Тишина мёртвая, движения никакого, как будто город вымер или спит. Я вышел погулять часов в 6 вечера. На улице и прилегающей главной площади – никого, ни единой души. Если бы закрыть глаза, то подумаешь, что стоишь где-нибудь в поле, а не в центре города, такое полное отсутствие всякого звука. Вот это провинция! Нет и извозчиков. Это понятно, - кого им возить. Впрочем, говорят, что таковые где-то существуют; но где они, как их найти, - неизвестно. Теперь нашей задачей было починить колесо.
Оказывается, экипажных мастерских нет, мастеров тоже и починять некому. Положение – безвыходное! Тогда полковник едет за город в расположенную здесь батарею, и там ему дают солдата-кузнеца, который кое-как колесо исправил. Но вообразите себе человека не военного, - хоть плачь! А ещё более; вообразите, что «авария» случится где-нибудь вдали от города и села, верстах в 100-150, среди леса. Беда! Этим пользуются, и тогда за вставку одной спицы, за гайку и т. д. берут по 10-15 рублей, и делать нечего – давай, деваться некуда…

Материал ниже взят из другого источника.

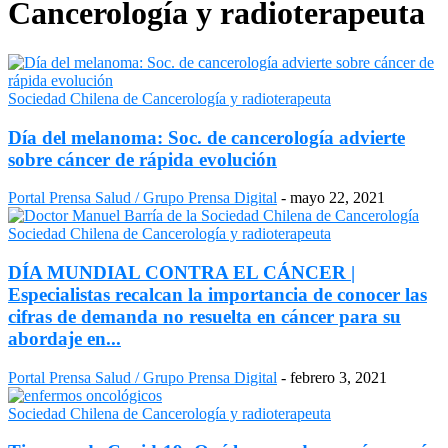
Cancerología y radioterapeuta
Sociedad Chilena de Cancerología y radioterapeuta
Día del melanoma: Soc. de cancerología advierte
sobre cáncer de rápida evolución
Portal Prensa Salud / Grupo Prensa Digital
-
mayo 22, 2021
Sociedad Chilena de Cancerología y radioterapeuta
DÍA MUNDIAL CONTRA EL CÁNCER |
Especialistas recalcan la importancia de conocer las
cifras de demanda no resuelta en cáncer para su
abordaje en...
Portal Prensa Salud / Grupo Prensa Digital
-
febrero 3, 2021
Sociedad Chilena de Cancerología y radioterapeuta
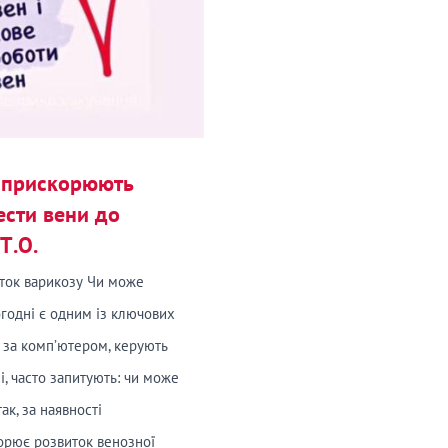
ь прискорюють
ести вени до
Т.О.
ток варикозу Чи може
огодні є одним із ключових
ь за комп’ютером, керують
і, часто запитують: чи може
ак, за наявності
орює розвиток венозної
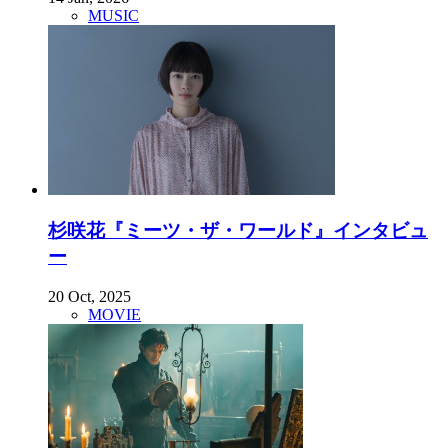
MUSIC
杉咲花『ミーツ・ザ・ワールド』インタビュ
ー
20 Oct, 2025
MOVIE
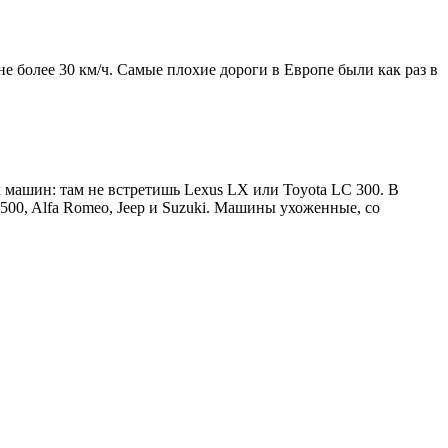
 более 30 км/ч. Самые плохие дороги в Европе были как раз в
 машин: там не встретишь Lexus LX или Toyota LC 300. В
00, Alfa Romeo, Jeep и Suzuki. Машины ухоженные, со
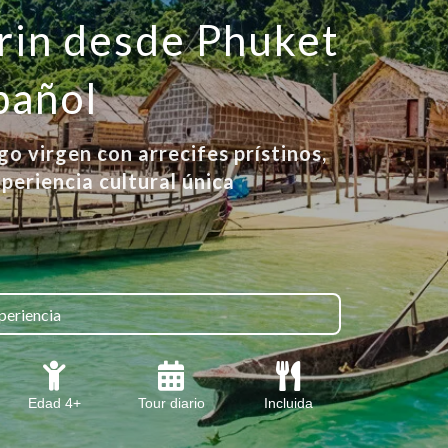
urin desde Phuket
pañol
o virgen con arrecifes prístinos,
periencia cultural única
periencia
Edad 4+
Tour diario
Incluida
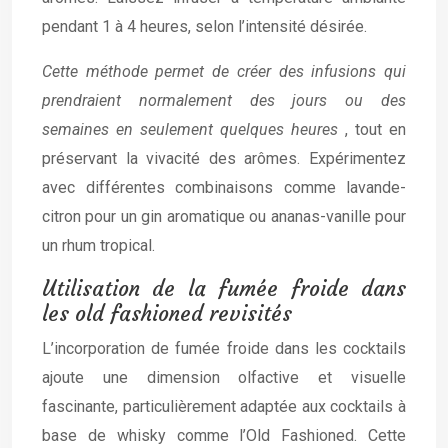
pendant 1 à 4 heures, selon l’intensité désirée.
Cette méthode permet de créer des infusions qui
prendraient normalement des jours ou des
semaines en seulement quelques heures
, tout en
préservant la vivacité des arômes. Expérimentez
avec différentes combinaisons comme lavande-
citron pour un gin aromatique ou ananas-vanille pour
un rhum tropical.
Utilisation de la fumée froide dans
les old fashioned revisités
L’incorporation de fumée froide dans les cocktails
ajoute une dimension olfactive et visuelle
fascinante, particulièrement adaptée aux cocktails à
base de whisky comme l’Old Fashioned. Cette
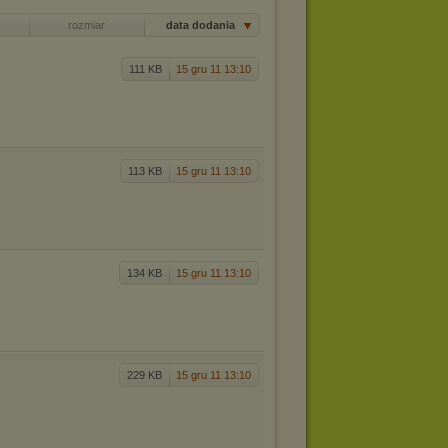
rozmiar
data dodania
111 KB
15 gru 11 13:10
113 KB
15 gru 11 13:10
134 KB
15 gru 11 13:10
229 KB
15 gru 11 13:10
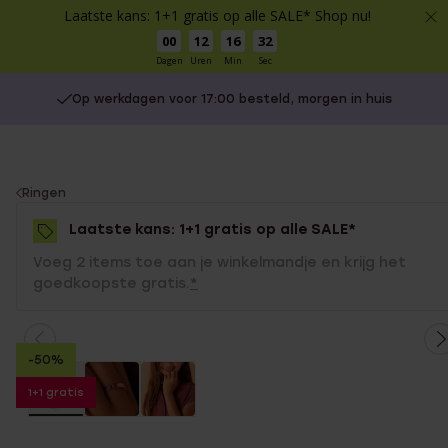
Laatste kans: 1+1 gratis op alle SALE* Shop nu!
00
12
16
32
Dagen
Uren
Min
Sec
Op werkdagen voor 17:00 besteld, morgen in huis
You
Ringen
are
Laatste kans: 1+1 gratis op alle SALE*
here:
Voeg 2 items toe aan je winkelmandje en krijg het
goedkoopste gratis.
*
-50%
1+1 gratis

Наконец, восторг и ликование! Часов в 7 вечера приносят колесо. Его надели, мы уложили вещи, и часов в 8 тронулись в путь. Небо в тучах, ветер. У нас на пути мост через какую-то реку, который ремонтировали, и ямщик повёз через эту реку или болото по кратчайшему пути. И вот, когда колёса где-то увязли по ступицу в грязи, мы за что-то зацепились. Раздался зловещий треск, колесо вдребезги и экипаж летит на бок в это болото, на мою сторону. Я чувствую, что погружаюсь в какую-то холодную жидкую грязь, сверху меня придавливают штук пять чемоданов и полковник, который соскочивши, спрашивает: «Вы целы, Н. И.?» «Кажется цел». Начинают снимать чемоданы. Я встаю весь в грязи и, освободившись, вижу, что действительно цел. Положение совсем уже грустное! Кругом вода и грязь, темень такая, что не видать лошадей, ветер ревёт, грязь по колена! Очевидно, необходимо экипаж разгружать, разбирать вещи, так тщательно уложенные, распутывать верёвки и разбивать оковку, с таким старанием сделанную, в расчёте на тысячевёрстный путь. Людей нет! Делать нечего, - иду в Читу, до которой было вёрст 7-8. Набрал там несколько пьяных оборванцев в кабаках, которые и помогли нам за приличную мзду.
Пришлось опять возвращаться часов в 12 ночи на погруженную в полумрак станцию. Темно, грязно… Только из кабаков несутся кое-где пьяные голоса.
Значит, опять пропадают сутки. Мне ждать больше было нельзя, почему полковник остался с экипажем, а я взял перекладных и дальше поехал один.
Газета «Донская речь» № 310 от 6 декабря 1896 года.